— START OF SOURCE EXTRACT —
Section 3 - Physics

Question 1

Displacement

Answer 1

The distance between the final position and the initial position of an object.

Question 2

Velocity

Answer 2

The rate of change of displacement with respects to time

a = v/t

v = a x t

m/s and miles/hour

Question 3

Acceleration (a)

Answer 3

The rate of change of the velocity (v) with respect to time (t)

a = v/t

m/s²

Question 4

How do you determine the displacement from a graph?

Answer 4

Take the area under the graph or curve.

Question 5

Average acceleration (a_v)

Answer 5

Measures the result of the increase in the speed divided by the time difference

a_v = v^’ - v / /_\t

Question 6

The total displacement of the uniformly accelerated motion is given by the following formula…

Answer 6

x = x₀ + V₀t + 1/2at²

• x₀ = displacement due to the initial displacement x₀
• v₀t = displacement due to the initial velocity v₀ st time t
• 1/2at² = displacement due to the acceleration at time t

Question 7

Equations of kinematics

(The study of objects in motion with respect to space and time)

Answer 7

v = v₀ + at

and

v² = v₀² + 2ax

Question 8

Mass (m)

Answer 8

Its measure of inertia

The centre of mass (COM) of an object always has the simplest motion of all the points of that object

The centre of gravity (COG) is also the centre of mass

W = m x g

m = W / g

Question 9

Weight (W)

Answer 9

Is a force. A vector.

W = m x g

Question 10

Newtons Second law

Answer 10

The sum of all the exterior forces acting upon the centre of mass of a system is equal to the product of the mass of the system by the acceleration of its centre of mass

ΣF = m x a

Question 11

Newton’s Third Law

Answer 11

For every action, there is an equal opposite reaction.

Question 12

The Law of Gravitation

Answer 12

There is a force of attraction existing between any two bodies of masses m₁ and m₂

F = K_G (m₁m₂/r²)

K_G = the universal constant of gravitation

r = distance between the bodies

Question 13

Centripetal Force

Answer 13

• A force that acts on a body moving in a circular path and is directed towards the centre of which the body is moving
• According to Newton’s Second Law, every accelerated particle must have a force acting on it. Thus we can calculate the centripetal force.

F_c = ma_c = mv²/r

• F_c = centripetal force
• a_c = centripetal acceleration
• The magnitude of the acceleration (a_c) is given by v²/r
• r = radius of the circle

Question 14

Acceleration

Answer 14

v = a x t

a = v/t

F = m x a

a = f/m

Question 15

Circumference and Area of a Circle

Answer 15

• Circumference = 2πr
• Area = πr²

Question 16

Torque

• Definitions
• Equations

Answer 16

• Torque (L) is like a turning force. Torque can be defined as the force applied multiplied by the perpendicular distance from the pivot point (= lever or moment arm = r)
— END OF SOURCE EXTRACT —
> **EXERCISE REQUIREMENTS**
1) Answer these from the physics notes:
(a) According to the notes, how is displacement determined from a graph?
(b) What unit is listed for acceleration?
(c) In the gravitation formula, what does K_G stand for?
2) Duplicate the passage of the physics notes from "The rate of change of the" to "graph or curve.".
3) Translate this sentence from the physics notes into Spanish: "For every action, there is an equal opposite reaction."
Base every answer on the physics notes alone.
— START OF DATASET —
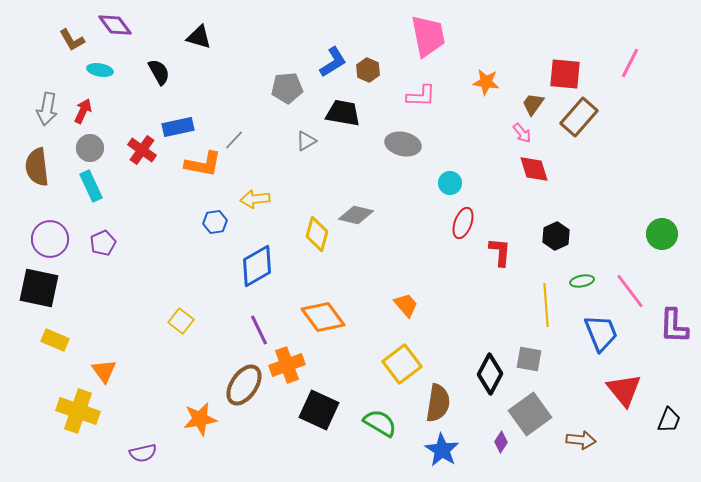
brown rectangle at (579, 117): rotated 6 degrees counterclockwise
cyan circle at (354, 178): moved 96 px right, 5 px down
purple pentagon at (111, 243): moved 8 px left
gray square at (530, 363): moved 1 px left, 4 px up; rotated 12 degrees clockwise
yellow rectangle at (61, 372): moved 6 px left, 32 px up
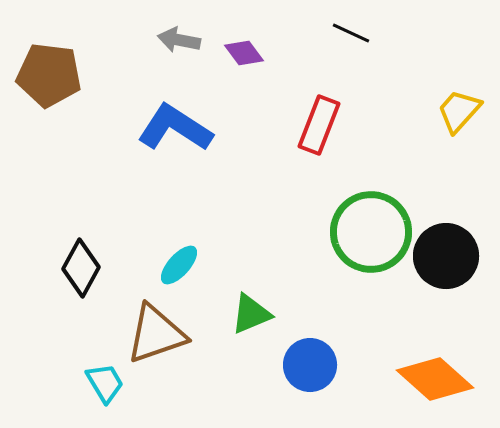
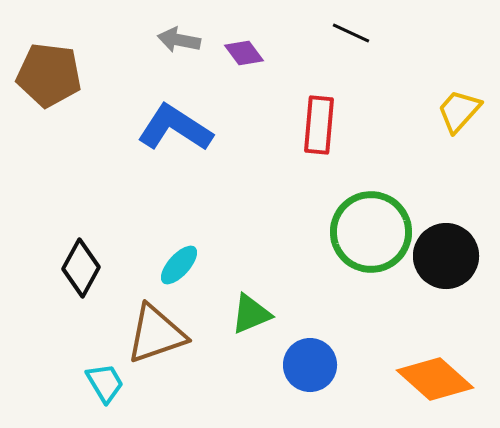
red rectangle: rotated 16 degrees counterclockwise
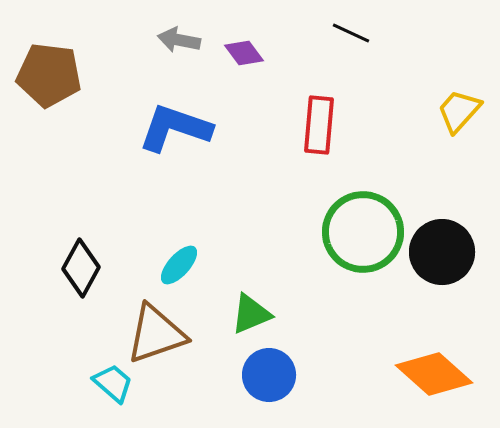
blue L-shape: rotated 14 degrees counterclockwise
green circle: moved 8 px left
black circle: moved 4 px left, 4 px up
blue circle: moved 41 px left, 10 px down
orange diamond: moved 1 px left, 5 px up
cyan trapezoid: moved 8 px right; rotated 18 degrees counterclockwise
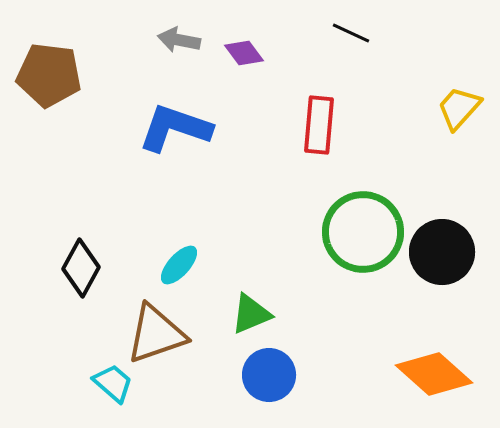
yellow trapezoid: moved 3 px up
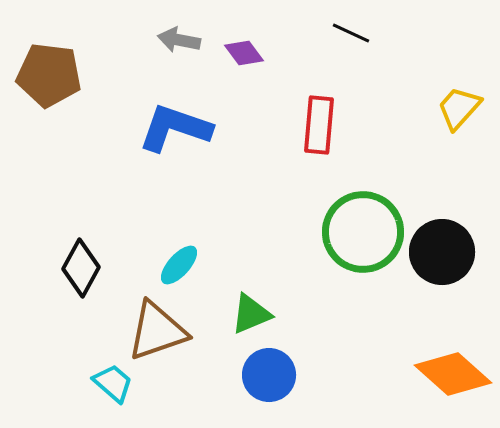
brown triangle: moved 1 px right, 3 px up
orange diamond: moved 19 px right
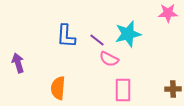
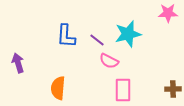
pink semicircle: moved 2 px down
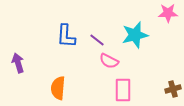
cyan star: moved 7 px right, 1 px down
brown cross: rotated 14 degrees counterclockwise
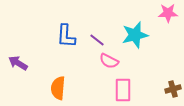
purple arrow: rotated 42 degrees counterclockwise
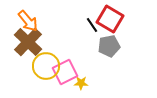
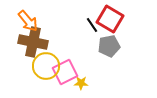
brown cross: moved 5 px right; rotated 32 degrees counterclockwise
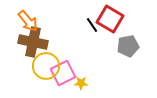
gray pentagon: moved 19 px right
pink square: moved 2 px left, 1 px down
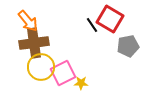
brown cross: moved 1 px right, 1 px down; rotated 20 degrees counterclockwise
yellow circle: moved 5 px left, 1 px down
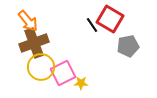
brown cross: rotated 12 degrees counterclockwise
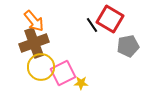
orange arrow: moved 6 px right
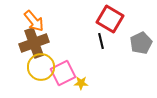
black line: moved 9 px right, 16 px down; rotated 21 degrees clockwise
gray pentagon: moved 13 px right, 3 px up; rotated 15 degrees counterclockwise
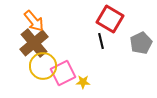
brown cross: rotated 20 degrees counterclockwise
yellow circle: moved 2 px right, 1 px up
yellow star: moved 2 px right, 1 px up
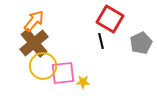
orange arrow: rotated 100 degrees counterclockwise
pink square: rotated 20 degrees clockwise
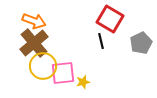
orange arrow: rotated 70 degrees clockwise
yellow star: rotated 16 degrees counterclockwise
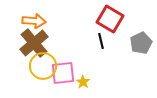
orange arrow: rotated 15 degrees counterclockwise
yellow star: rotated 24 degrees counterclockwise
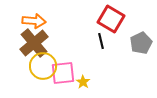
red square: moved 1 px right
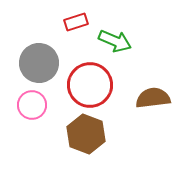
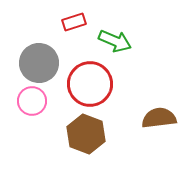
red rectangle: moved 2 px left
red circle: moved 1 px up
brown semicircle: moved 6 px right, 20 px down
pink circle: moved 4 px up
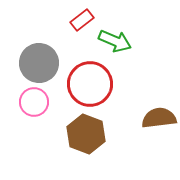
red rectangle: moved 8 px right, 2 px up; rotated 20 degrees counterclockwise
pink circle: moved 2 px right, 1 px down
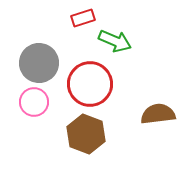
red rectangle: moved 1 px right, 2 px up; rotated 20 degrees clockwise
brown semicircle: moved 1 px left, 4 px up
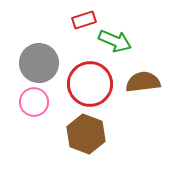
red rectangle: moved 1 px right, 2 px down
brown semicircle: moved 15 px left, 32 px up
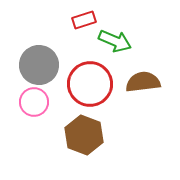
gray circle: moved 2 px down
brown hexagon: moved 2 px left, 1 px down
— END OF DATASET —
> **ANSWERS BY TASK**
1)
(a) Take the area under the graph or curve.
(b) m/s²
(c) The universal constant of gravitation

2)
The rate of change of the velocity (v) with respect to time (t)

a = v/t

m/s²

Question 4

How do you determine the displacement from a graph?

Answer 4

Take the area under the graph or curve.

3) Por cada acción, hay una reacción igual y opuesta.